©2000 AGI
Interpreting Siliciclastic Sequence Stratigraphy from Well Logs

1) Identify Major Stratal Stacking Patterns
In this exercise cross section, the progradational successions display an upward trend of increasingly coarser sandstone beds (SP and GR curves shift to the left). These beds are interstratified with siltstones and shales within intervals 50 to 70 ft thick. Each sandstone bed exhibits an upward-coarsening log motif (fig. 3). The gradual shift of the SP and GR log curves to the right in the section immediately above the progradational patterns identifies a retrogradational zone that exhibits an overall upward-fining log trend.

The progradational and retrogradational successions represent highstand and transgressive systems tracts, respectively. Note that many of these upward-fining, retrogradational zones are dominated by shale and are commonly much thinner than the progradational zones, which typically contain more and thicker sandstones (fig. 4). In these shaly zones, look for the horizon with the maximum GR value; this horizon generally delineates the marine condensed section at the top of the retrogradational package. In contrast, blocky and blocky-serrate, aggradational sections marked by stacking of sandstones of nearly equal SP and GR values represent lowstand incised-valley-fill deposits.

 

2) Identify and Correlate Key Sequence-Stratigraphic Surfaces
Sequence Boundary and Transgressive Surface
The most striking lateral variation in stratal stacking patterns on the cross section occurs in the sandstone-bearing zone at about 10,800 to 10,900 ft. In wells 1, 4, and 5, the zone is characterized by well-developed, blocky-serrate sandstone beds with sharp, abrupt bases. Regional mapping and whole-core data indicate that these sandstones are fluvial in origin and are incised into prodeltaic and marine shales and sandstones. They have regional extent as well, filling broad (>1 mi wide) erosional valleys. The bases of these fluvial deposits mark a regional erosion surface that formed during a fall in relative sea level of such magnitude that it enabled river systems to extend seaward across a subaerially exposed shelf platform. Fluvial deposits accumulated directly above prodeltaic and marine sediments on the exposed shelf. The erosion surface is a sequence boundary.
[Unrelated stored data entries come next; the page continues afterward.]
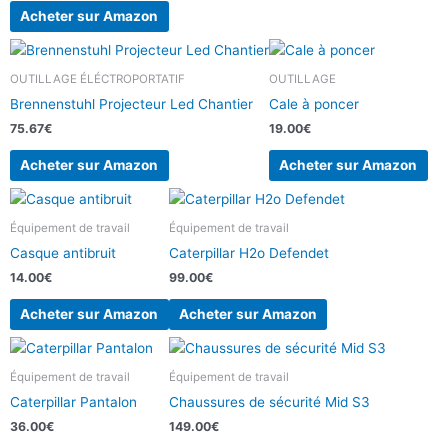
Acheter sur Amazon
OUTILLAGE ÉLÉCTROPORTATIF
OUTILLAGE
Brennenstuhl Projecteur Led Chantier
Cale à poncer
75.67
€
19.00
€
Acheter sur Amazon
Acheter sur Amazon
Équipement de travail
Équipement de travail
Casque antibruit
Caterpillar H2o Defendet
14.00
€
99.00
€
Acheter sur Amazon
Acheter sur Amazon
Équipement de travail
Équipement de travail
Caterpillar Pantalon
Chaussures de sécurité Mid S3
36.00
€
149.00
€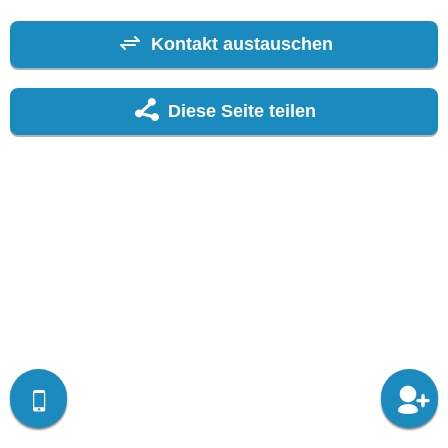
Kontakt austauschen
Diese Seite teilen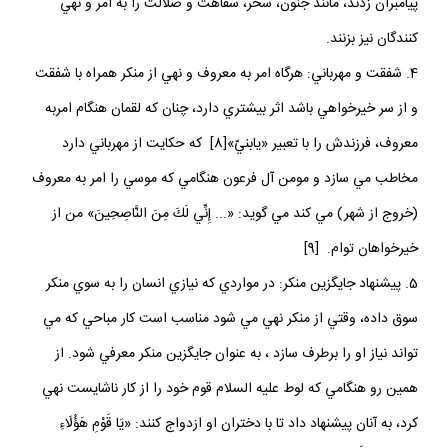
پيامبران زدند، مانند جنون، سحر، سفاهت و ضلالت را به امر و نهي
كنندگان نيز بزنند.
4. شفقت و مهرباني: هرگاه امر به معروف و نهي از منكر همراه با شفقت
و از سر خيرخواهي باشد اثر بيشتري دارد، چنان كه لقمان هنگام امربه
معروف، فرزندش را با تعبير «يابنيّ»[8] كه حكايت از مهرباني دارد
مخاطب مي سازد و مومن آل فرعون هنگامي كه موسي را امر به معروف
(خروج از شهر) مي كند مي گويد: «... إِنِّي لَكَ مِنَ النَّاصِحِينَ» من از
خيرخواهان توام. [9]
5. پيشنهاد جايگزين منكر: در مواردي كه نيازي انسان را به سوي منكر
سوق داده، وقتي از منكر نهي مي شود مناسب است كار مباحي كه مي
تواند نياز او را برطرف سازد ، به عنوان جايگزين منكر معرفي شود. از
همين رو هنگامي كه لوط عليه السلام قوم خود را از كار ناشايست نهي
كرد، به آنان پيشنهاد داد تا با دختران او ازدواج كنند: «يَا قَوْمِ هَؤُلَاءِ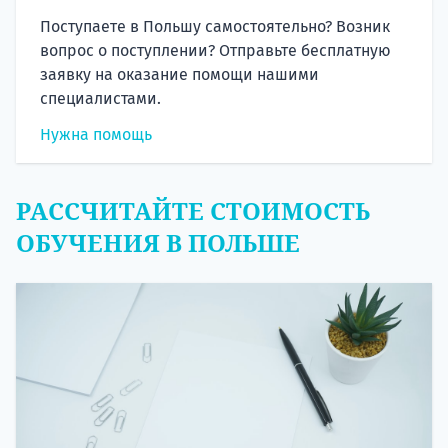
Поступаете в Польшу самостоятельно? Возник
вопрос о поступлении? Отправьте бесплатную
заявку на оказание помощи нашими
специалистами.
Нужна помощь
РАССЧИТАЙТЕ СТОИМОСТЬ
ОБУЧЕНИЯ В ПОЛЬШЕ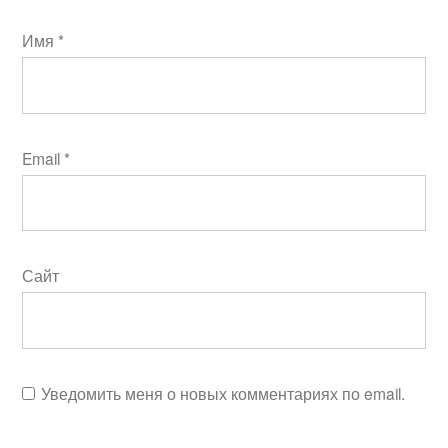
Имя
*
Email
*
Сайт
Уведомить меня о новых комментариях по email.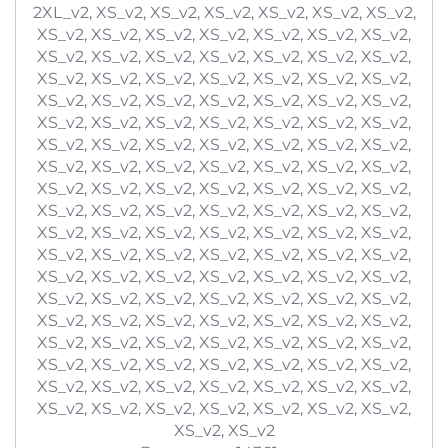
2XL_v2, XS_v2, XS_v2, XS_v2, XS_v2, XS_v2, XS_v2,
XS_v2, XS_v2, XS_v2, XS_v2, XS_v2, XS_v2, XS_v2,
XS_v2, XS_v2, XS_v2, XS_v2, XS_v2, XS_v2, XS_v2,
XS_v2, XS_v2, XS_v2, XS_v2, XS_v2, XS_v2, XS_v2,
XS_v2, XS_v2, XS_v2, XS_v2, XS_v2, XS_v2, XS_v2,
XS_v2, XS_v2, XS_v2, XS_v2, XS_v2, XS_v2, XS_v2,
XS_v2, XS_v2, XS_v2, XS_v2, XS_v2, XS_v2, XS_v2,
XS_v2, XS_v2, XS_v2, XS_v2, XS_v2, XS_v2, XS_v2,
XS_v2, XS_v2, XS_v2, XS_v2, XS_v2, XS_v2, XS_v2,
XS_v2, XS_v2, XS_v2, XS_v2, XS_v2, XS_v2, XS_v2,
XS_v2, XS_v2, XS_v2, XS_v2, XS_v2, XS_v2, XS_v2,
XS_v2, XS_v2, XS_v2, XS_v2, XS_v2, XS_v2, XS_v2,
XS_v2, XS_v2, XS_v2, XS_v2, XS_v2, XS_v2, XS_v2,
XS_v2, XS_v2, XS_v2, XS_v2, XS_v2, XS_v2, XS_v2,
XS_v2, XS_v2, XS_v2, XS_v2, XS_v2, XS_v2, XS_v2,
XS_v2, XS_v2, XS_v2, XS_v2, XS_v2, XS_v2, XS_v2,
XS_v2, XS_v2, XS_v2, XS_v2, XS_v2, XS_v2, XS_v2,
XS_v2, XS_v2, XS_v2, XS_v2, XS_v2, XS_v2, XS_v2,
XS_v2, XS_v2, XS_v2, XS_v2, XS_v2, XS_v2, XS_v2,
XS_v2, XS_v2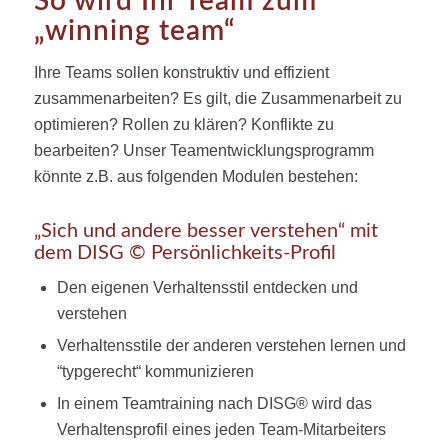
So wird Ihr Team zum
„winning team“
Ihre Teams sollen konstruktiv und effizient
zusammenarbeiten? Es gilt, die Zusammenarbeit zu
optimieren? Rollen zu klären? Konflikte zu
bearbeiten? Unser Teamentwicklungsprogramm
könnte z.B. aus folgenden Modulen bestehen:
„Sich und andere besser verstehen“ mit
dem DISG © Persönlichkeits-Profil
Den eigenen Verhaltensstil entdecken und
verstehen
Verhaltensstile der anderen verstehen lernen und
“typgerecht“ kommunizieren
In einem Teamtraining nach DISG® wird das
Verhaltensprofil eines jeden Team-Mitarbeiters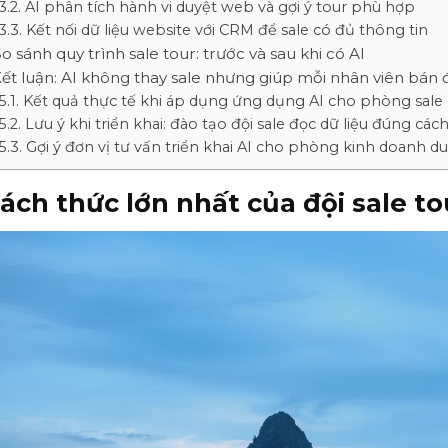
AI phân tích hành vi duyệt web và gợi ý tour phù hợp
Kết nối dữ liệu website với CRM để sale có đủ thông tin
o sánh quy trình sale tour: trước và sau khi có AI
ết luận: AI không thay sale nhưng giúp mỗi nhân viên bán
Kết quả thực tế khi áp dụng ứng dụng AI cho phòng sale 
Lưu ý khi triển khai: đào tạo đội sale đọc dữ liệu đúng các
Gợi ý đơn vị tư vấn triển khai AI cho phòng kinh doanh du
ách thức lớn nhất của đội sale to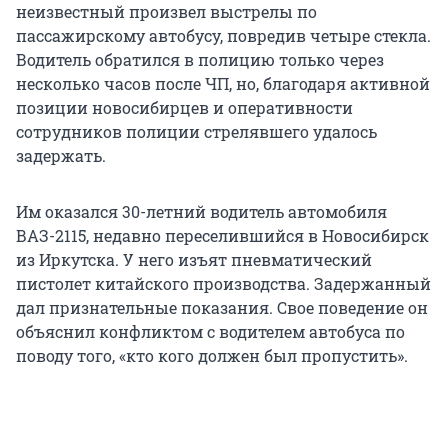
неизвестный произвел выстрелы по
пассажирскому автобусу, повредив четыре стекла.
Водитель обратился в полицию только через
несколько часов после ЧП, но, благодаря активной
позиции новосибирцев и оперативности
сотрудников полиции стрелявшего удалось
задержать.
Им оказался 30-летний водитель автомобиля
ВАЗ-2115, недавно переселившийся в Новосибирск
из Иркутска. У него изъят пневматический
пистолет китайского производства. Задержанный
дал признательные показания. Свое поведение он
объяснил конфликтом с водителем автобуса по
поводу того, «кто кого должен был пропустить».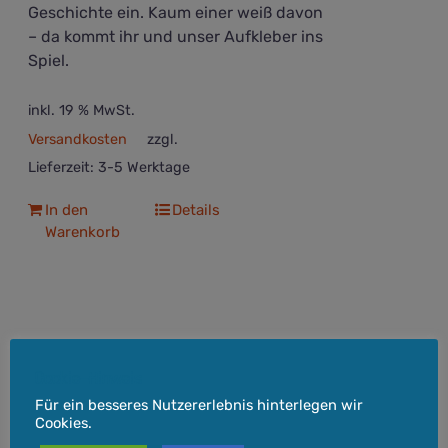
Geschichte ein. Kaum einer weiß davon
– da kommt ihr und unser Aufkleber ins
Spiel.
inkl. 19 % MwSt.
Versandkosten
zzgl.
Lieferzeit:
3-5 Werktage
In den
Details
Warenkorb
Aliens, Bigfoot, Biodeutsche –
Cookie-Hinweis
Aufkleber
Für ein besseres Nutzererlebnis hinterlegen wir
3,50
€
Cookies.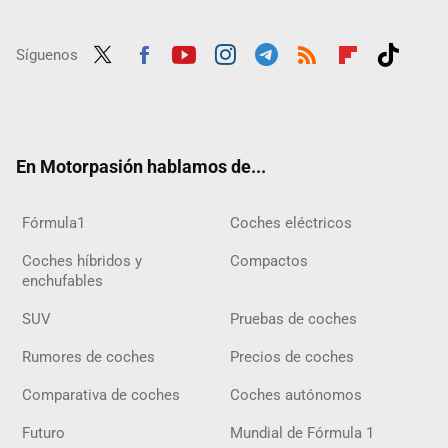
Síguenos
Twit
Fac
Yout
Inst
Tele
RSS
Flip
Tikt
ter
ebo
ube
agra
gra
boar
ok
ok
m
m
d
En Motorpasión hablamos de...
Fórmula1
Coches eléctricos
Coches híbridos y
Compactos
enchufables
SUV
Pruebas de coches
Rumores de coches
Precios de coches
Comparativa de coches
Coches autónomos
Futuro
Mundial de Fórmula 1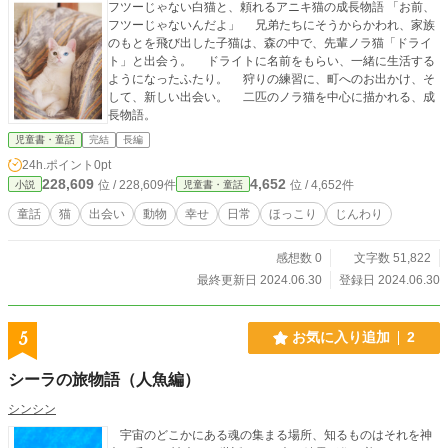
フツーじゃない白猫と、頼れるアニキ猫の成長物語 「お前、
フツーじゃないんだよ」 兄弟たちにそうからかわれ、家族
のもとを飛び出した子猫は、森の中で、先輩ノラ猫「ドライ
ト」と出会う。 ドライトに名前をもらい、一緒に生活する
ようになったふたり。 狩りの練習に、町へのお出かけ、そ
して、新しい出会い。 二匹のノラ猫を中心に描かれる、成
長物語。
児童書・童話
完結
長編
24h.ポイント
0pt
228,609
4,652
位 / 228,609件
位 / 4,652件
小説
児童書・童話
童話
猫
出会い
動物
幸せ
日常
ほっこり
じんわり
感想数 0
文字数 51,822
最終更新日 2024.06.30
登録日 2024.06.30
5
お気に入り追加
2
シーラの旅物語（人魚編）
シンシン
宇宙のどこかにある魂の集まる場所、知るものはそれを神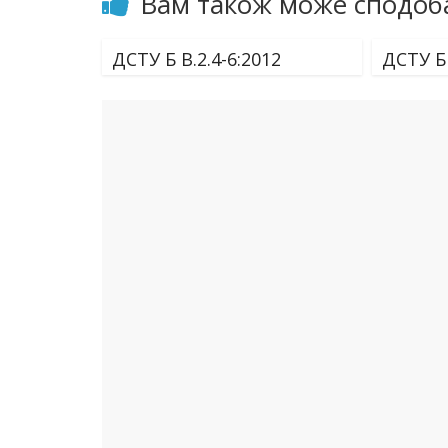
Вам також може сподоб
ДСТУ Б В.2.4-6:2012
ДСТУ Б 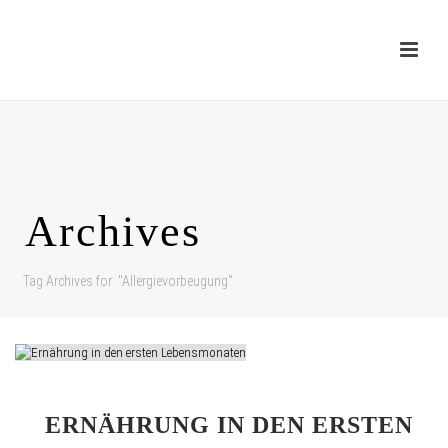
Archives
Tag Archives for: "Allergievorbeugung"
ERNÄHRUNG IN DEN ERSTEN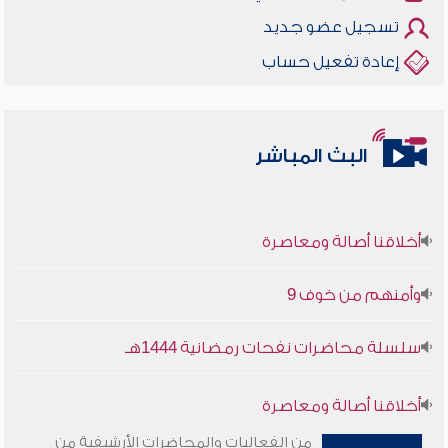
تسجيل عضو جديد
إعادة تفعيل حساب
البث المباشر
أخلاقنا أصالة ومعاصرة
وأمنهم من خوف 9
سلسلة محاضرات نفحات رمضانية 1444هـ
أخلاقنا أصالة ومعاصرة
من الفعاليات والمحاضرات الأرشيفية من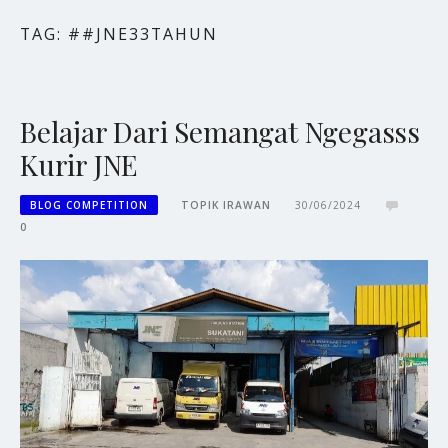
TAG:
##JNE33TAHUN
Belajar Dari Semangat Ngegasss
Kurir JNE
BLOG COMPETITION
TOPIK IRAWAN
30/06/2024
0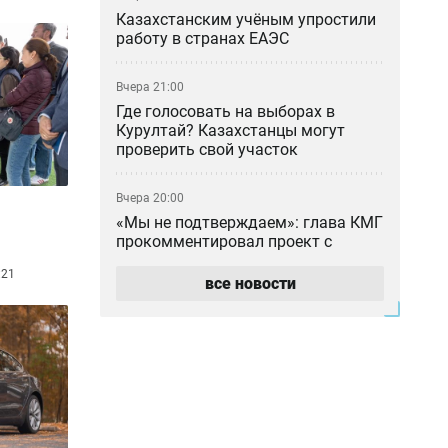
Казахстанским учёным упростили
работу в странах ЕАЭС
Вчера 21:00
Где голосовать на выборах в
Курултай? Казахстанцы могут
проверить свой участок
Вчера 20:00
«Мы не подтверждаем»: глава КМГ
прокомментировал проект с
ExxonMobil на 80 млрд долларов
:21
все новости
Вчера 18:42
Общественными работами
наказали мужчину в Алматинской
области за сталкинг
Вчера 17:42
Семья Нурай Серикбай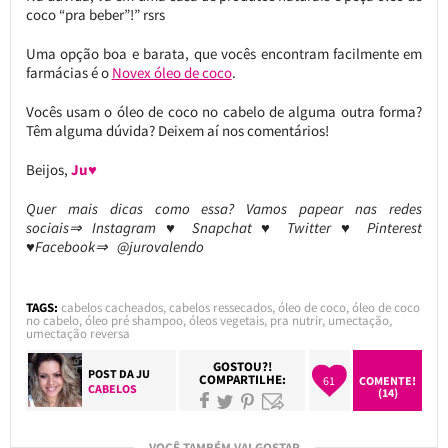
coco “pra beber”!” rsrs
Uma opção boa e barata, que vocês encontram facilmente em
farmácias é o
Novex óleo de coco
.
Vocês usam o óleo de coco no cabelo de alguma outra forma?
Têm alguma dúvida? Deixem aí nos comentários!
Beijos,
Ju♥
Quer mais dicas como essa? Vamos papear nas redes
sociais⇒ Instagram ♥ Snapchat ♥ Twitter ♥ Pinterest
♥Facebook⇒ @jurovalendo
TAGS:
cabelos cacheados
,
cabelos ressecados
,
óleo de coco
,
óleo de coco
no cabelo
,
óleo pré shampoo
,
óleos vegetais
,
pra nutrir
,
umectação
,
umectação reversa
GOSTOU?!
POST DA
JU
COMPARTILHE:
61
COMENTE!
CABELOS
(14)
VOCÊ TAMBÉM VAI GOSTAR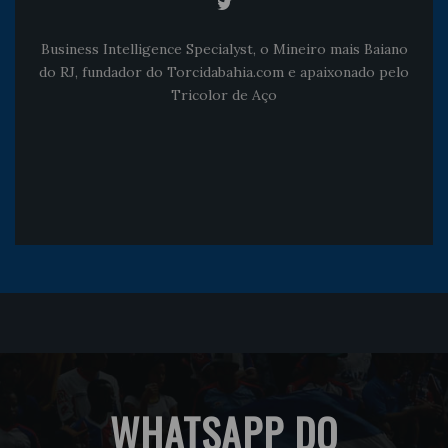
Business Intelligence Specialyst, o Mineiro mais Baiano
do RJ, fundador do Torcidabahia.com e apaixonado pelo
Tricolor de Aço
WHATSAPP DO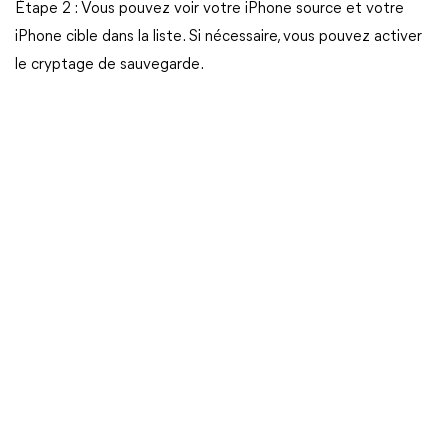
Étape 2 : Vous pouvez voir votre iPhone source et votre
iPhone cible dans la liste. Si nécessaire, vous pouvez activer
le cryptage de sauvegarde.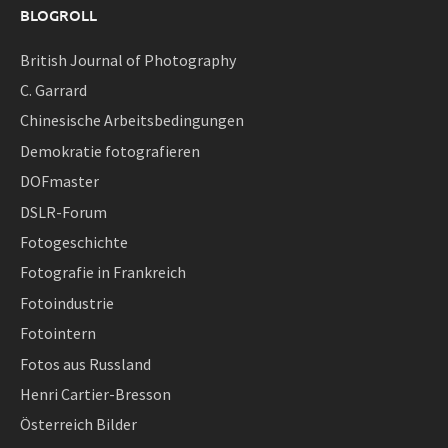
BLOGROLL
British Journal of Photography
C. Garrard
Chinesische Arbeitsbedingungen
Demokratie fotografieren
DOFmaster
DSLR-Forum
Fotogeschichte
Fotografie in Frankreich
Fotoindustrie
Fotointern
Fotos aus Russland
Henri Cartier-Bresson
Österreich Bilder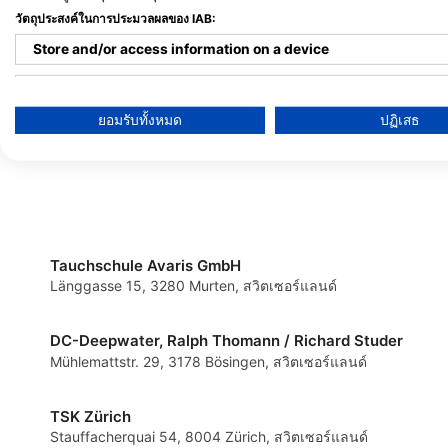
วัตถุประสงค์ในการประมวลผลของ IAB:
Dive Point GmbH, Iris Infanger
Funny Diving GmbH,
Dominik Aeberhard
Tauchcontainer.ch
Store and/or access information on a device
Chli Ebnet 1, 6403 Kuessnacht, สวิตเซอร์
Bahnhofstrasse 4, 414
แลนด์
สวิตเซอร์แลนด์
Use limited data to select advertising
ยอมรับทั้งหมด
ปฏิเสธ
Create profiles for personalised advertising
Use profiles to select personalised advertising
Create profiles to personalise content
Use profiles to select personalised content
Tauchschule Avaris GmbH
Länggasse 15, 3280 Murten, สวิตเซอร์แลนด์
Measure advertising performance
Measure content performance
DC-Deepwater, Ralph Thomann / Richard Studer
Mühlemattstr. 29, 3178 Bösingen, สวิตเซอร์แลนด์
Understand audiences through statistics or combinations of 
TSK Zürich
Develop and improve services
Stauffacherquai 54, 8004 Zürich, สวิตเซอร์แลนด์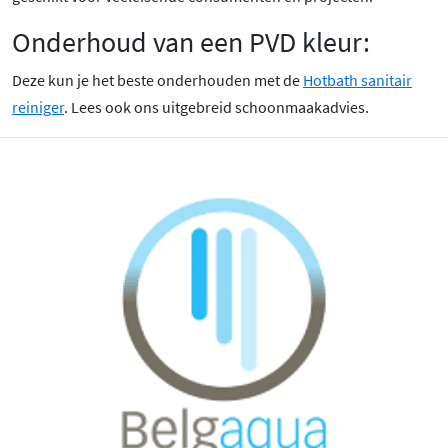
Onderhoud van een PVD kleur:
Deze kun je het beste onderhouden met de
Hotbath sanitair
reiniger
. Lees ook ons uitgebreid schoonmaakadvies.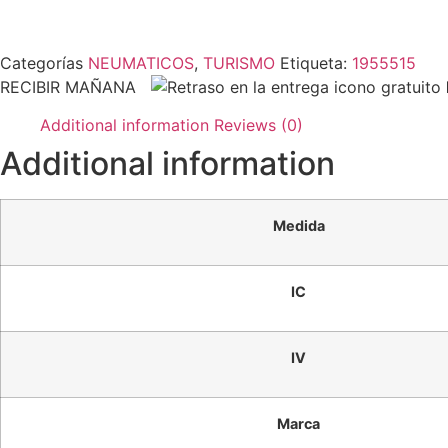
Categorías
NEUMATICOS
,
TURISMO
Etiqueta:
1955515
RECIBIR MAÑANA
Additional information
Reviews (0)
Additional information
Medida
IC
IV
Marca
However, no such fluvial incised-valley fills are evident laterally in the same interval in wells 2 and 3. Instead, you can see a strongly developed progradational pattern that records deltaic or strandplain deposition, as interpreted from whole-core data. Careful correlation of marker beds within the progradational succession reveals that it is this highstand interval into which the fluvial incised-valley deposits are incised. The top of this progradational succession is therefore the surface of exposure developed in the intervalley areas during fluvial incision. This exposure surface is the sequence boundary in wells 2 and 3. It occurs approximately at the horizon where the first deposits of the transgressive systems tract are developed (the base of the retrogradational interval). However, in the incised valleys, the boundary between the lowstand fluvial deposits and the overlying transgressive systems tract is the transgressive surface. Where no valley fill is developed in the intervalley areas, the sequence boundary and the transgressive surface coincide.

Maximum Flooding Surface
The maximum flooding surface marks the culmination of retrogradation. This surface is most easily recognized on the GR log because this log is sensitive to compositional variations in shales. Higher clay and organic content generally produces higher GR values. The highest GR value at the top of an overall upward-fining, retrogradational section coincides with the maximum flooding surface (fig. 4) within a marine condensed section. Whole cores of this interval are characterized by black shale, abundant and diverse marine fossils, high organic content, and low silt content—in marked contrast to the underlying and overlying shales. The upward-coarsening, progradational succession above the maximum flooding surface represents highstand deposition.

 

3) Designate Systems Tracts
The accurate construction of a sequence-stratigraphic framework is in part dependent on the ability to distinguish between incised-valley fills and locally developed channel fills, such as those of delta-distributary channels. The following characteristics of incised-valley fills collectively serve to distinguish them from other channel-fill types (Van Wagoner and others, 1990). Erosion of a single incised-valley system occurs along a single stratigraphic surface, whereas distributary channels from a single delta system are commonly stacked in multiple local horizons. The regional extent (width) of incised valleys (as much as several miles) and their maximum depth of incision (as much as 300 ft or more) are markedly greater than those of any other channelized physiographic features that occur in a shelf setting. The strata that are truncated by incised valleys are commonly distal-marine facies; shelf mudstones and thin sandstones. In contrast, distributary-channel fills are typically encased in sandy stream-mouth bar deposits of deltas.